Stories and Such‎ > ‎

The Handwash Juke Box

posted 26 Nov 2020, 06:24 by Fran Brady   [ updated 26 Nov 2020, 06:37 ]

At the start of the Coronavirus Crisis, we were advised to sing two rounds of Happy Birthday as we washed our hands, to ensure that we kept at it for the mandatory twenty seconds. After a few days and some twenty-five rounds of Happy Birthday, I was losing the will, if not to live, then at least to celebrate anyone’s birthday ever again.

I googled ‘twenty-second hand-washing songs’ and was instantly presented with three pages of possibilities, along with YouTube videos to play whilst carrying out the mandatory process. 

 It surely cannot be long before public conveniences are fitted with the modern equivalent of the old juke box.
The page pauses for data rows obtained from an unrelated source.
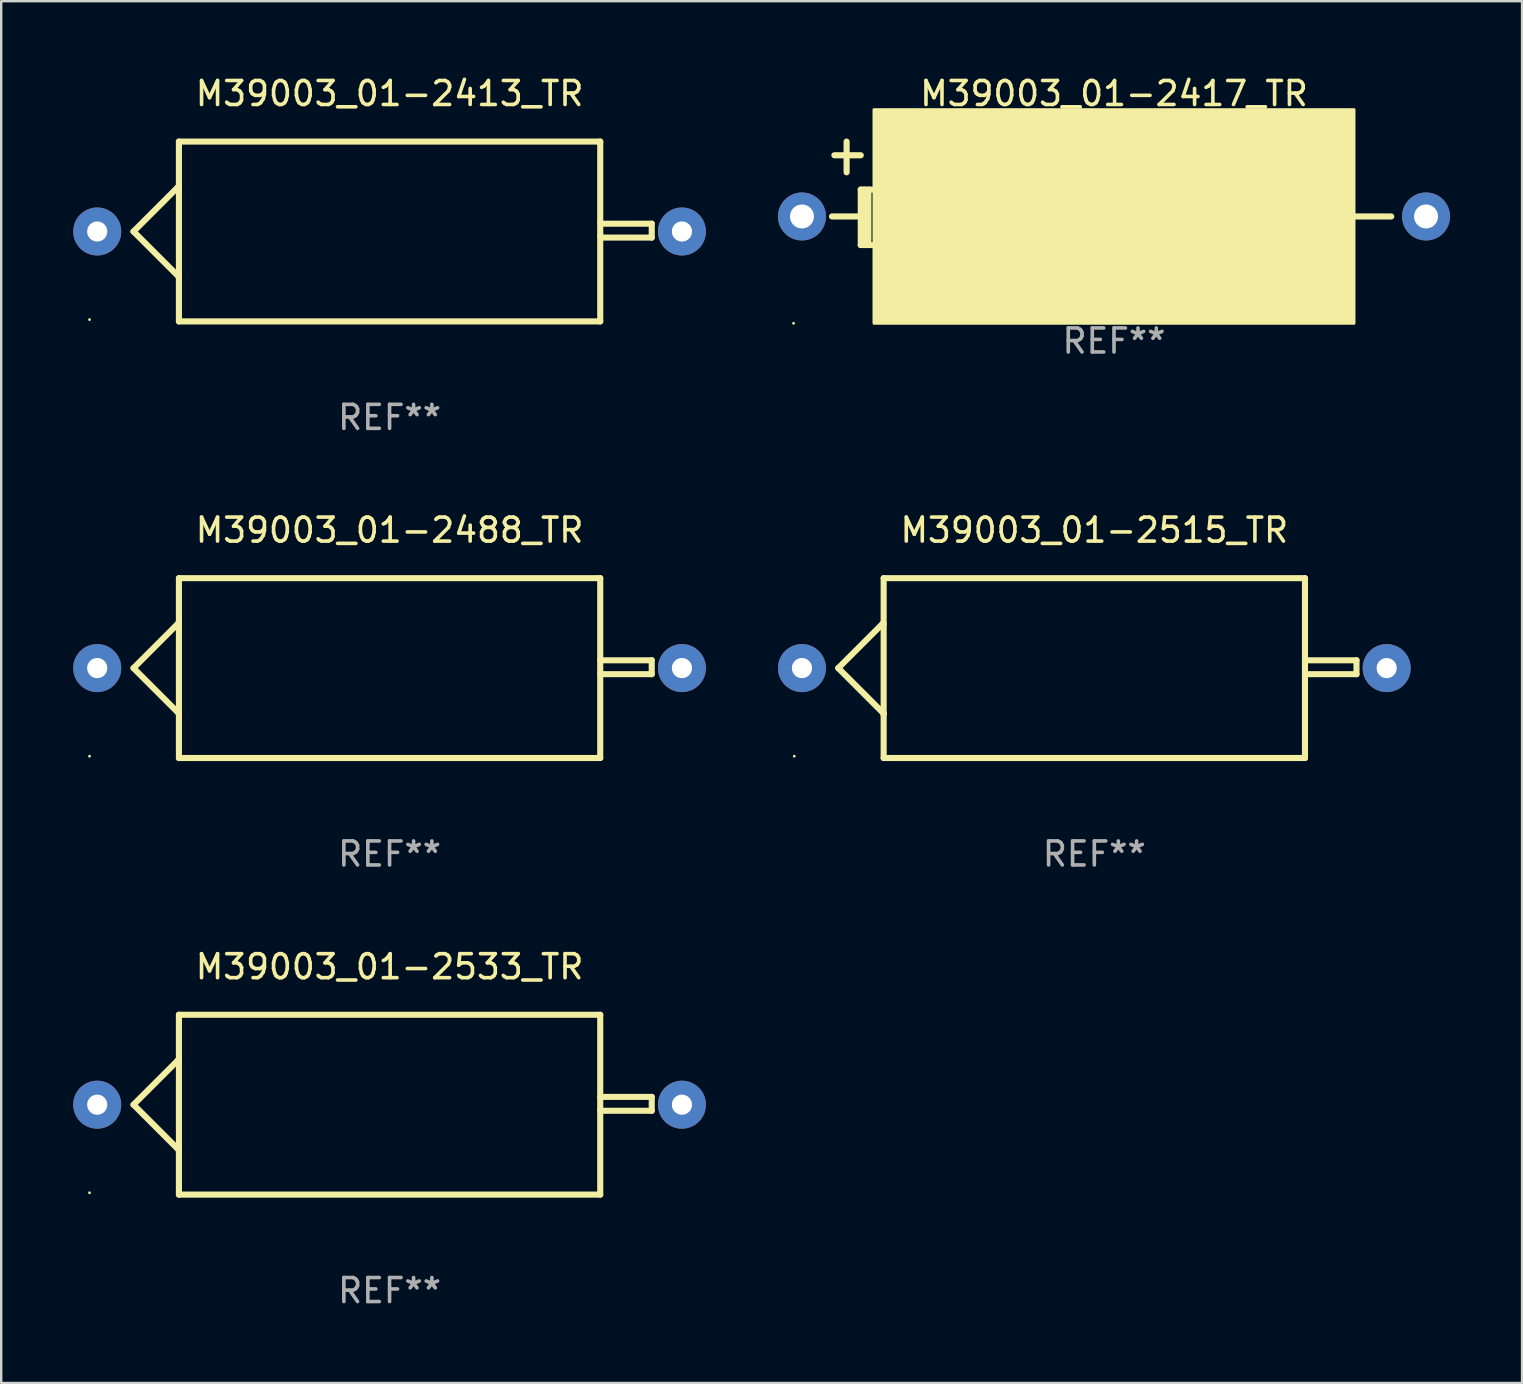
<source format=kicad_pcb>
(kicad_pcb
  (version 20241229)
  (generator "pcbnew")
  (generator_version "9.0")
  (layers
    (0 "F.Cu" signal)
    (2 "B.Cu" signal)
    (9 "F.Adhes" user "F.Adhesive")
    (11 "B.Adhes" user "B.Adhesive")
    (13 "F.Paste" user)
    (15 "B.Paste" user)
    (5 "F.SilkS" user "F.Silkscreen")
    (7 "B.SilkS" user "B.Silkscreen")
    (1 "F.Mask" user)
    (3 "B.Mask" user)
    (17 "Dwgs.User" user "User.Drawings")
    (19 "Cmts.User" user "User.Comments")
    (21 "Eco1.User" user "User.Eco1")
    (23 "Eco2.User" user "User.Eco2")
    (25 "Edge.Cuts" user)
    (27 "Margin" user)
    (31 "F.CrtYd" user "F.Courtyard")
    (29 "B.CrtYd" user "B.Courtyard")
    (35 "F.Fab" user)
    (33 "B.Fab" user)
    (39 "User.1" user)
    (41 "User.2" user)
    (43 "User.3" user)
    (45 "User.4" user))
  (footprint "M39003_01-2413_TR"
    (layer "F.Cu")
    (at 13.18 6.594)
    (property "Reference" "M39003_01-2413_TR" (at 0 -5.746 0) (layer "F.SilkS") (effects (font (size 1 1) (thickness 0.15))))
    (attr through_hole)
    (fp_line (start -10.668 0) (end -8.776 1.892) (stroke (width 0.254) (type solid)) (layer "F.SilkS"))
    (fp_line (start -8.821 -1.847) (end -10.668 0) (stroke (width 0.254) (type solid)) (layer "F.SilkS"))
    (fp_line (start -8.776 -1.847) (end -8.821 -1.847) (stroke (width 0.254) (type solid)) (layer "F.SilkS"))
    (fp_line (start -8.776 1.892) (end -8.776 1.943) (stroke (width 0.254) (type solid)) (layer "F.SilkS"))
    (fp_line (start -8.776 -3.746) (end 8.776 -3.746) (stroke (width 0.254) (type solid)) (layer "F.SilkS"))
    (fp_line (start -8.776 3.746) (end -8.776 -3.746) (stroke (width 0.254) (type solid)) (layer "F.SilkS"))
    (fp_line (start 8.776 -3.746) (end 8.776 3.746) (stroke (width 0.254) (type solid)) (layer "F.SilkS"))
    (fp_line (start 8.776 -0.325) (end 10.922 -0.325) (stroke (width 0.254) (type solid)) (layer "F.SilkS"))
    (fp_line (start 8.776 3.746) (end -8.776 3.746) (stroke (width 0.254) (type solid)) (layer "F.SilkS"))
    (fp_line (start 8.831 0.254) (end 8.776 0.199) (stroke (width 0.254) (type solid)) (layer "F.SilkS"))
    (fp_line (start 10.922 -0.325) (end 10.922 0.254) (stroke (width 0.254) (type solid)) (layer "F.SilkS"))
    (fp_line (start 10.922 0.254) (end 8.831 0.254) (stroke (width 0.254) (type solid)) (layer "F.SilkS"))
    (fp_circle (center -12.5 3.67) (end -12.47 3.67) (stroke (width 0.06) (type solid)) (fill no) (layer "F.SilkS"))
    (fp_text user "+" (at -8.323 0.924 0) (layer "B.Mask") (effects (font (size 1 1) (thickness 0.15))))
    (fp_text user "REF**" (at 0 7.746 0) (layer "F.Fab") (effects (font (size 1 1) (thickness 0.15))))
    (pad "1" thru_hole circle (at -12.18 0) (size 2 2) (drill 0.84) (layers "*.Cu" "*.Mask"))
    (pad "2" thru_hole circle (at 12.18 0) (size 2 2) (drill 0.84) (layers "*.Cu" "*.Mask")))
  (footprint "M39003_01-2417_TR"
    (layer "F.Cu")
    (at 43.36 5.003)
    (property "Reference" "M39003_01-2417_TR" (at 0 -4.155 0) (layer "F.SilkS") (effects (font (size 1 1) (thickness 0.15))))
    (attr through_hole)
    (fp_line (start -11.65 -1.585) (end -10.55 -1.585) (stroke (width 0.254) (type solid)) (layer "F.SilkS"))
    (fp_line (start -11.14 -2.155) (end -11.14 -0.875) (stroke (width 0.254) (type solid)) (layer "F.SilkS"))
    (fp_line (start -10.7 0.965) (end -11.75 0.965) (stroke (width 0.254) (type solid)) (layer "F.SilkS"))
    (fp_line (start -10.55 -0.155) (end -10.55 2.155) (stroke (width 0.254) (type solid)) (layer "F.SilkS"))
    (fp_line (start -10.55 2.155) (end -10.08 2.155) (stroke (width 0.254) (type solid)) (layer "F.SilkS"))
    (fp_line (start -10.396 -0.155) (end -10.396 2.155) (stroke (width 0.254) (type solid)) (layer "F.SilkS"))
    (fp_line (start -10.231 -0.155) (end -10.231 1.985) (stroke (width 0.254) (type solid)) (layer "F.SilkS"))
    (fp_line (start -10.08 -0.155) (end -10.55 -0.155) (stroke (width 0.254) (type solid)) (layer "F.SilkS"))
    (fp_line (start 10 0.965) (end 11.55 0.965) (stroke (width 0.254) (type solid)) (layer "F.SilkS"))
    (fp_circle (center -13.35 5.415) (end -13.32 5.415) (stroke (width 0.06) (type solid)) (fill no) (layer "F.SilkS"))
    (fp_poly (pts (xy -10 -3.485) (xy 10 -3.485) (xy 10 5.415) (xy -10 5.415)) (stroke (width 0.12) (type solid)) (fill yes) (layer "F.SilkS"))
    (fp_text user "REF**" (at 0 6.155 0) (layer "F.Fab") (effects (font (size 1 1) (thickness 0.15))))
    (pad "1" thru_hole circle (at -13 0.965) (size 2 2) (drill 1) (layers "*.Cu" "*.Mask"))
    (pad "2" thru_hole circle (at 13 0.965) (size 2 2) (drill 1) (layers "*.Cu" "*.Mask")))
  (footprint "M39003_01-2515_TR"
    (layer "F.Cu")
    (at 42.54 24.783)
    (property "Reference" "M39003_01-2515_TR" (at 0 -5.746 0) (layer "F.SilkS") (effects (font (size 1 1) (thickness 0.15))))
    (attr through_hole)
    (fp_line (start -10.668 0) (end -8.776 1.892) (stroke (width 0.254) (type solid)) (layer "F.SilkS"))
    (fp_line (start -8.821 -1.847) (end -10.668 0) (stroke (width 0.254) (type solid)) (layer "F.SilkS"))
    (fp_line (start -8.776 -1.847) (end -8.821 -1.847) (stroke (width 0.254) (type solid)) (layer "F.SilkS"))
    (fp_line (start -8.776 1.892) (end -8.776 1.943) (stroke (width 0.254) (type solid)) (layer "F.SilkS"))
    (fp_line (start -8.776 -3.746) (end 8.776 -3.746) (stroke (width 0.254) (type solid)) (layer "F.SilkS"))
    (fp_line (start -8.776 3.746) (end -8.776 -3.746) (stroke (width 0.254) (type solid)) (layer "F.SilkS"))
    (fp_line (start 8.776 -3.746) (end 8.776 3.746) (stroke (width 0.254) (type solid)) (layer "F.SilkS"))
    (fp_line (start 8.776 -0.325) (end 10.922 -0.325) (stroke (width 0.254) (type solid)) (layer "F.SilkS"))
    (fp_line (start 8.776 3.746) (end -8.776 3.746) (stroke (width 0.254) (type solid)) (layer "F.SilkS"))
    (fp_line (start 8.831 0.254) (end 8.776 0.199) (stroke (width 0.254) (type solid)) (layer "F.SilkS"))
    (fp_line (start 10.922 -0.325) (end 10.922 0.254) (stroke (width 0.254) (type solid)) (layer "F.SilkS"))
    (fp_line (start 10.922 0.254) (end 8.831 0.254) (stroke (width 0.254) (type solid)) (layer "F.SilkS"))
    (fp_circle (center -12.5 3.67) (end -12.47 3.67) (stroke (width 0.06) (type solid)) (fill no) (layer "F.SilkS"))
    (fp_text user "+" (at -8.323 0.924 0) (layer "B.Mask") (effects (font (size 1 1) (thickness 0.15))))
    (fp_text user "REF**" (at 0 7.746 0) (layer "F.Fab") (effects (font (size 1 1) (thickness 0.15))))
    (pad "1" thru_hole circle (at -12.18 0) (size 2 2) (drill 0.84) (layers "*.Cu" "*.Mask"))
    (pad "2" thru_hole circle (at 12.18 0) (size 2 2) (drill 0.84) (layers "*.Cu" "*.Mask")))
  (footprint "M39003_01-2488_TR"
    (layer "F.Cu")
    (at 13.18 24.783)
    (property "Reference" "M39003_01-2488_TR" (at 0 -5.746 0) (layer "F.SilkS") (effects (font (size 1 1) (thickness 0.15))))
    (attr through_hole)
    (fp_line (start -10.668 0) (end -8.776 1.892) (stroke (width 0.254) (type solid)) (layer "F.SilkS"))
    (fp_line (start -8.821 -1.847) (end -10.668 0) (stroke (width 0.254) (type solid)) (layer "F.SilkS"))
    (fp_line (start -8.776 -1.847) (end -8.821 -1.847) (stroke (width 0.254) (type solid)) (layer "F.SilkS"))
    (fp_line (start -8.776 1.892) (end -8.776 1.943) (stroke (width 0.254) (type solid)) (layer "F.SilkS"))
    (fp_line (start -8.776 -3.746) (end 8.776 -3.746) (stroke (width 0.254) (type solid)) (layer "F.SilkS"))
    (fp_line (start -8.776 3.746) (end -8.776 -3.746) (stroke (width 0.254) (type solid)) (layer "F.SilkS"))
    (fp_line (start 8.776 -3.746) (end 8.776 3.746) (stroke (width 0.254) (type solid)) (layer "F.SilkS"))
    (fp_line (start 8.776 -0.325) (end 10.922 -0.325) (stroke (width 0.254) (type solid)) (layer "F.SilkS"))
    (fp_line (start 8.776 3.746) (end -8.776 3.746) (stroke (width 0.254) (type solid)) (layer "F.SilkS"))
    (fp_line (start 8.831 0.254) (end 8.776 0.199) (stroke (width 0.254) (type solid)) (layer "F.SilkS"))
    (fp_line (start 10.922 -0.325) (end 10.922 0.254) (stroke (width 0.254) (type solid)) (layer "F.SilkS"))
    (fp_line (start 10.922 0.254) (end 8.831 0.254) (stroke (width 0.254) (type solid)) (layer "F.SilkS"))
    (fp_circle (center -12.5 3.67) (end -12.47 3.67) (stroke (width 0.06) (type solid)) (fill no) (layer "F.SilkS"))
    (fp_text user "+" (at -8.323 0.924 0) (layer "B.Mask") (effects (font (size 1 1) (thickness 0.15))))
    (fp_text user "REF**" (at 0 7.746 0) (layer "F.Fab") (effects (font (size 1 1) (thickness 0.15))))
    (pad "1" thru_hole circle (at -12.18 0) (size 2 2) (drill 0.84) (layers "*.Cu" "*.Mask"))
    (pad "2" thru_hole circle (at 12.18 0) (size 2 2) (drill 0.84) (layers "*.Cu" "*.Mask")))
  (footprint "M39003_01-2533_TR"
    (layer "F.Cu")
    (at 13.18 42.972)
    (property "Reference" "M39003_01-2533_TR" (at 0 -5.746 0) (layer "F.SilkS") (effects (font (size 1 1) (thickness 0.15))))
    (attr through_hole)
    (fp_line (start -10.668 0) (end -8.776 1.892) (stroke (width 0.254) (type solid)) (layer "F.SilkS"))
    (fp_line (start -8.821 -1.847) (end -10.668 0) (stroke (width 0.254) (type solid)) (layer "F.SilkS"))
    (fp_line (start -8.776 -1.847) (end -8.821 -1.847) (stroke (width 0.254) (type solid)) (layer "F.SilkS"))
    (fp_line (start -8.776 1.892) (end -8.776 1.943) (stroke (width 0.254) (type solid)) (layer "F.SilkS"))
    (fp_line (start -8.776 -3.746) (end 8.776 -3.746) (stroke (width 0.254) (type solid)) (layer "F.SilkS"))
    (fp_line (start -8.776 3.746) (end -8.776 -3.746) (stroke (width 0.254) (type solid)) (layer "F.SilkS"))
    (fp_line (start 8.776 -3.746) (end 8.776 3.746) (stroke (width 0.254) (type solid)) (layer "F.SilkS"))
    (fp_line (start 8.776 -0.325) (end 10.922 -0.325) (stroke (width 0.254) (type solid)) (layer "F.SilkS"))
    (fp_line (start 8.776 3.746) (end -8.776 3.746) (stroke (width 0.254) (type solid)) (layer "F.SilkS"))
    (fp_line (start 8.831 0.254) (end 8.776 0.199) (stroke (width 0.254) (type solid)) (layer "F.SilkS"))
    (fp_line (start 10.922 -0.325) (end 10.922 0.254) (stroke (width 0.254) (type solid)) (layer "F.SilkS"))
    (fp_line (start 10.922 0.254) (end 8.831 0.254) (stroke (width 0.254) (type solid)) (layer "F.SilkS"))
    (fp_circle (center -12.5 3.67) (end -12.47 3.67) (stroke (width 0.06) (type solid)) (fill no) (layer "F.SilkS"))
    (fp_text user "+" (at -8.323 0.924 0) (layer "B.Mask") (effects (font (size 1 1) (thickness 0.15))))
    (fp_text user "REF**" (at 0 7.746 0) (layer "F.Fab") (effects (font (size 1 1) (thickness 0.15))))
    (pad "1" thru_hole circle (at -12.18 0) (size 2 2) (drill 0.84) (layers "*.Cu" "*.Mask"))
    (pad "2" thru_hole circle (at 12.18 0) (size 2 2) (drill 0.84) (layers "*.Cu" "*.Mask")))
  (gr_rect
    (start -3 -3)
    (end 60.36 54.567)
    (stroke (width 0.1) (type default))
    (fill no)
    (layer "Edge.Cuts")))
</source>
You will be able to select your twenty-second burst of song before you begin your ablutions.

You might walk five hundred miles to Africa or prefer to trust in the wheels on the bus

You might ask sweet Caroline: ‘what’s love gotta do with It?’ 

Any dream will do but, please, wake me up before you go (go)

In the circle of life, we know that spoonful of sugar can make all the difference to stayin’ alive

For Jolene, Jolene,  it’s a hard knock life when Mamma Mia tells her to beat it

We are a cosmopolitan country and the very flower of Scotland will happily consume a slab of an       American pie and do a reel to a Bohemian rhapsody, demonstrating our karma chameleon credentials

 

There has been a lot of talk about the good that can come out of the surreal experience we are living through. There was undoubtedly an upsurge in true community care, as people instinctively started caring about housebound, locked-down people, especially those living alone, elderly and/or vulnerable. Children drew rainbows to cheer us all up; millions turned out weekly on their streets to applaud our frontline workers in hospitals and care homes. On our daily permitted-exercise walks, we smiled across the two-metre gap at each other, wry smiles that said ‘we’re all in it together’; and we shared jokes about our dogs not keeping social distancing rules. The birds sang louder, the grass was greener, the rivers were cleaner. There was a kinder feel to the world.

 

For churches, there has been the encouragement that their buildings might be closed but their churches certainly were not. In times of threat and fear - like war, like pandemics - people remember that we are all spiritual beings, and many look for some spiritual input into their lives. Big city-centre churches have recorded thousands of ‘hits’ for their online Sunday services, and even my own village church recorded six hundred on Easter Sunday. Christmas will probably top these figures.

 

In spite of the doom and gloom around the economy, and the heartbreak of lives lost and people dying alone in hospital while loved ones grieve alone at home, there are some positives. Will the introduction of a Handwash Juke Boxin every public toilet be one?